Todo palmeirense é acostumado a discutir de maneira dura por tudo. O estilo italiano, ranzinza e corneteiro impede que sejamos totalmente brandos em dias de dor. Mas se tem algo que todo torcedor palmeirense concorda, é no quanto doeu e nos maltratou a derrota para o Boca Juniors no jogo de ida da semifinal da copa libertadores. Reedição da última semifinal que participamos do mesmo campeonato e que pelo mesmo time fomos eliminados. Doeu, machucou, nos fez sangrar por dentro. Senão por estarmos tão confiantes sobre esse ser o ano da conquista da América, então por vermos que até os 38 do segundo tempo, as condições eram muito mais favoráveis à nos que aos nossos adversários xeneizes.


Foram dois golpes duros, certeiros, na cara. Dois golpes que se tivessem sido desferidos em uma luta de MMA, certamente seriam aqueles que tonteiam o adversário e os jogam no tatame, quase em nocaute. No caso, o tal do Benedetto arranjou forças sobrenaturais para jogar de cara no tatame e quase em nocaute um montante de mais ou menos dezoito milhões de pessoas, ao mesmo tempo.

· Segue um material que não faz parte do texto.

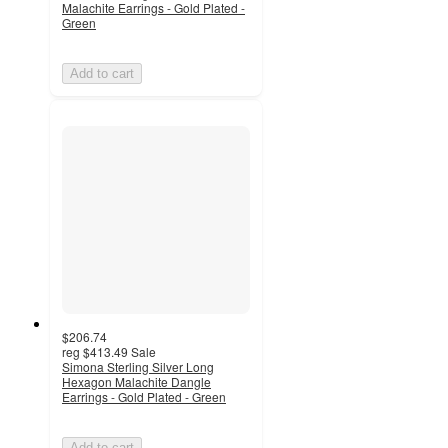
Malachite Earrings - Gold Plated -
Green
Add to cart
$206.74
reg
$413.49
Sale
Simona Sterling Silver Long
Hexagon Malachite Dangle
Earrings - Gold Plated - Green
Add to cart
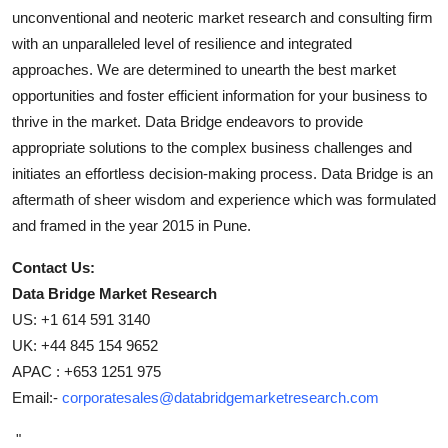
unconventional and neoteric market research and consulting firm
with an unparalleled level of resilience and integrated
approaches. We are determined to unearth the best market
opportunities and foster efficient information for your business to
thrive in the market. Data Bridge endeavors to provide
appropriate solutions to the complex business challenges and
initiates an effortless decision-making process. Data Bridge is an
aftermath of sheer wisdom and experience which was formulated
and framed in the year 2015 in Pune.
Contact Us:
Data Bridge Market Research
US: +1 614 591 3140
UK: +44 845 154 9652
APAC : +653 1251 975
Email:-
corporatesales@databridgemarketresearch.com
"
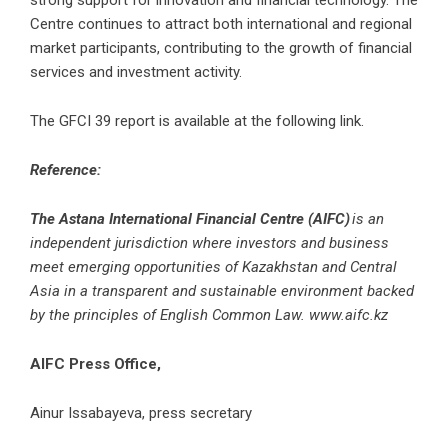
strong support for innovation and financial technology. The
Centre continues to attract both international and regional
market participants, contributing to the growth of financial
services and investment activity.
The GFCI 39 report is available at the following
link
.
Reference:
The Astana International Financial Centre (AIFC)
is an
independent jurisdiction where investors and business
meet emerging opportunities of Kazakhstan and Central
Asia in a transparent and sustainable environment backed
by the principles of English Common Law.
www.aifc.kz
AIFC Press Office,
Ainur Issabayeva, press secretary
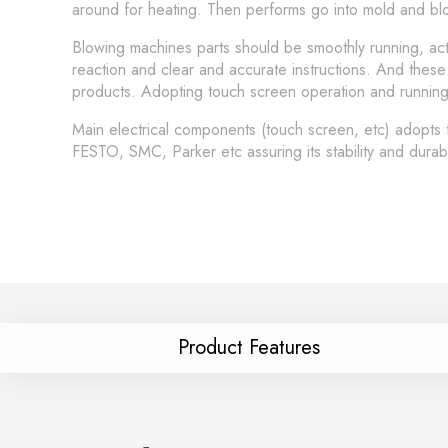
around for heating. Then performs go into mold and blow
Blowing machines parts should be smoothly running, act
reaction and clear and accurate instructions. And these
products. Adopting touch screen operation and running s
Main electrical components (touch screen, etc) adopts
FESTO, SMC, Parker etc assuring its stability and durab
Product Features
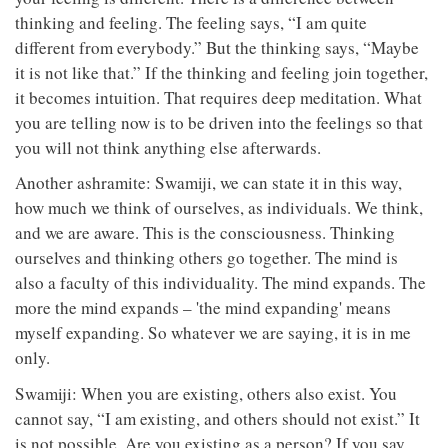
thinking and feeling. The feeling says, “I am quite
different from everybody.” But the thinking says, “Maybe
it is not like that.” If the thinking and feeling join together,
it becomes intuition. That requires deep meditation. What
you are telling now is to be driven into the feelings so that
you will not think anything else afterwards.
Another ashramite: Swamiji, we can state it in this way,
how much we think of ourselves, as individuals. We think,
and we are aware. This is the consciousness. Thinking
ourselves and thinking others go together. The mind is
also a faculty of this individuality. The mind expands. The
more the mind expands – 'the mind expanding' means
myself expanding. So whatever we are saying, it is in me
only.
Swamiji: When you are existing, others also exist. You
cannot say, “I am existing, and others should not exist.” It
is not possible. Are you existing as a person? If you say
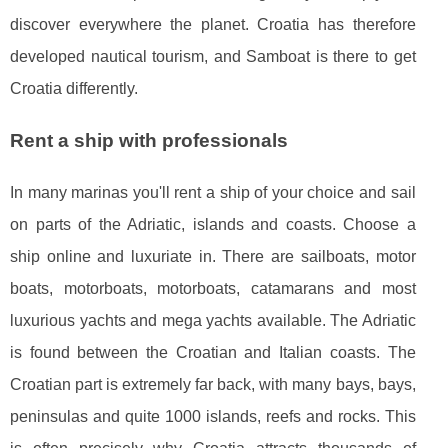
discover everywhere the planet. Croatia has therefore
developed nautical tourism, and Samboat is there to get
Croatia differently.
Rent a ship with professionals
In many marinas you'll rent a ship of your choice and sail
on parts of the Adriatic, islands and coasts. Choose a
ship online and luxuriate in. There are sailboats, motor
boats, motorboats, motorboats, catamarans and most
luxurious yachts and mega yachts available. The Adriatic
is found between the Croatian and Italian coasts. The
Croatian part is extremely far back, with many bays, bays,
peninsulas and quite 1000 islands, reefs and rocks. This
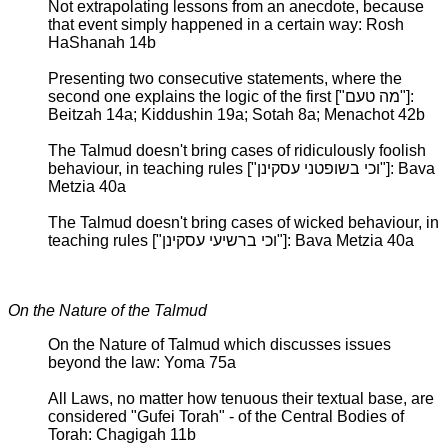
Not extrapolating lessons from an anecdote, because
that event simply happened in a certain way: Rosh
HaShanah 14b
Presenting two consecutive statements, where the
second one explains the logic of the first ["מה טעם"]:
Beitzah 14a; Kiddushin 19a; Sotah 8a; Menachot 42b
The Talmud doesn't bring cases of ridiculously foolish
behaviour, in teaching rules ["וכי בשופטני עסקינן"]: Bava
Metzia 40a
The Talmud doesn't bring cases of wicked behaviour, in
teaching rules ["וכי ברשיעי עסקינן"]: Bava Metzia 40a
On the Nature of the Talmud
On the Nature of Talmud which discusses issues
beyond the law: Yoma 75a
All Laws, no matter how tenuous their textual base, are
considered "Gufei Torah" - of the Central Bodies of
Torah: Chagigah 11b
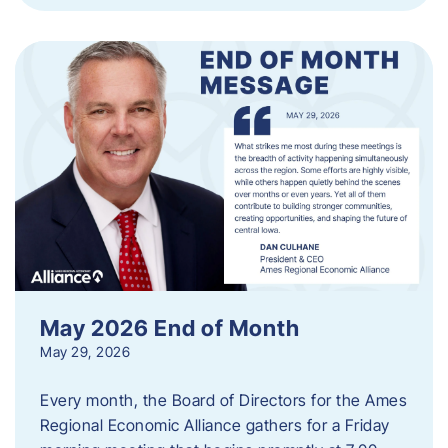
May 2026 End of Month
May 29, 2026
Every month, the Board of Directors for the Ames
Regional Economic Alliance gathers for a Friday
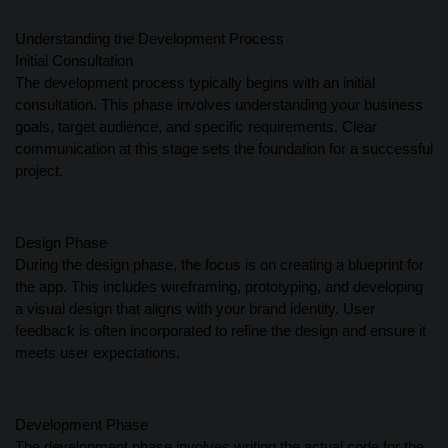
Understanding the Development Process
Initial Consultation
The development process typically begins with an initial
consultation. This phase involves understanding your business
goals, target audience, and specific requirements. Clear
communication at this stage sets the foundation for a successful
project.
Design Phase
During the design phase, the focus is on creating a blueprint for
the app. This includes wireframing, prototyping, and developing
a visual design that aligns with your brand identity. User
feedback is often incorporated to refine the design and ensure it
meets user expectations.
Development Phase
The development phase involves writing the actual code for the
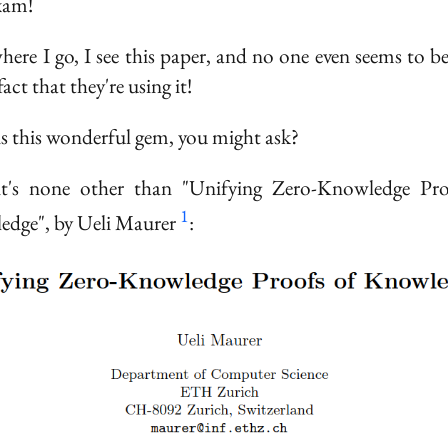
exam!
here I go, I see this paper, and no one even seems to b
fact that they're using it!
s this wonderful gem, you might ask?
 it's none other than "Unifying Zero-Knowledge Pro
1
dge", by Ueli Maurer
:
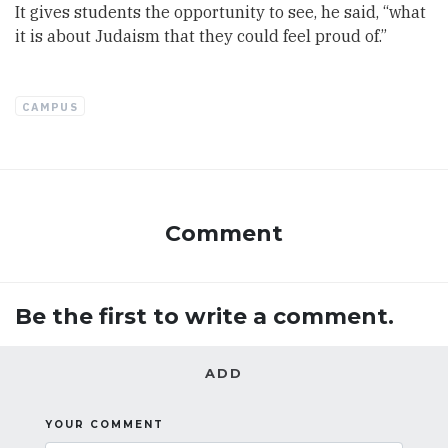
It gives students the opportunity to see, he said, “what
it is about Judaism that they could feel proud of.”
CAMPUS
Comment
Be the first to write a comment.
ADD
YOUR COMMENT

No entanto, caros amigos, venho aqui lembrar a todos que em uma luta de MMA, um lutador não ganha a disputa apenas por tontear o adversário. Por mais forte que seja o golpe, é necessário nocautear. Tirar de combate. Derrotar por completo. E não, o Boca não conseguiu fazer isso.


Do lado de cá tem alguém formado há muito tempo na dor. Temos o time da virada e do amor. Time de reverter placares elásticos e time de calar a boca de muitos que torcem contra. No fundo, vocês sabem, fazemos muito isso a todo momentos. Do lado de cá, temos o lutador que se levanta nos momentos de adversidades e que faz da dor, sua motivação para vencer a luta. Do lado de cá, temos alguém que sempre sabe o que vem pela frente e que a dureza da guerra nunca tarda a aparecer. Que sabe que uma hora ou outra ela vem. Momentos de muita tranquilidade jamais combinaram com nossa história, de lutas, mas também de glórias.


O jogo na bombonera foi apenas a primeira parte de uma batalha que ainda não acabou. Independente de quem seja o adversário. Sabemos que bem no ardor da partida é que mostramos o quanto sabemos transformar a lealdade à nossa história de muitas reviravoltas em um padrão para se vencer qualquer tipo de guerra. Um padrão que mostra que ao fim de tudo isso, somos de fato, merecedores da glória. Somos e merecemos ser, de fato, campeões.


@ZMarceloJr/ @ClickParmera
@ZMarceloJr/ @ClickParmera

Arquibancada, torcedor de raça!


Por enquanto, deixamos essa reviravolta para semana que vem. Afinal, temos o Flamengo pela frente em mais uma finalíssima dentro de várias nesta reta final de campeonato brasileiro. Partida essa que pode definir o campeonato a nosso favor ou não. Foco!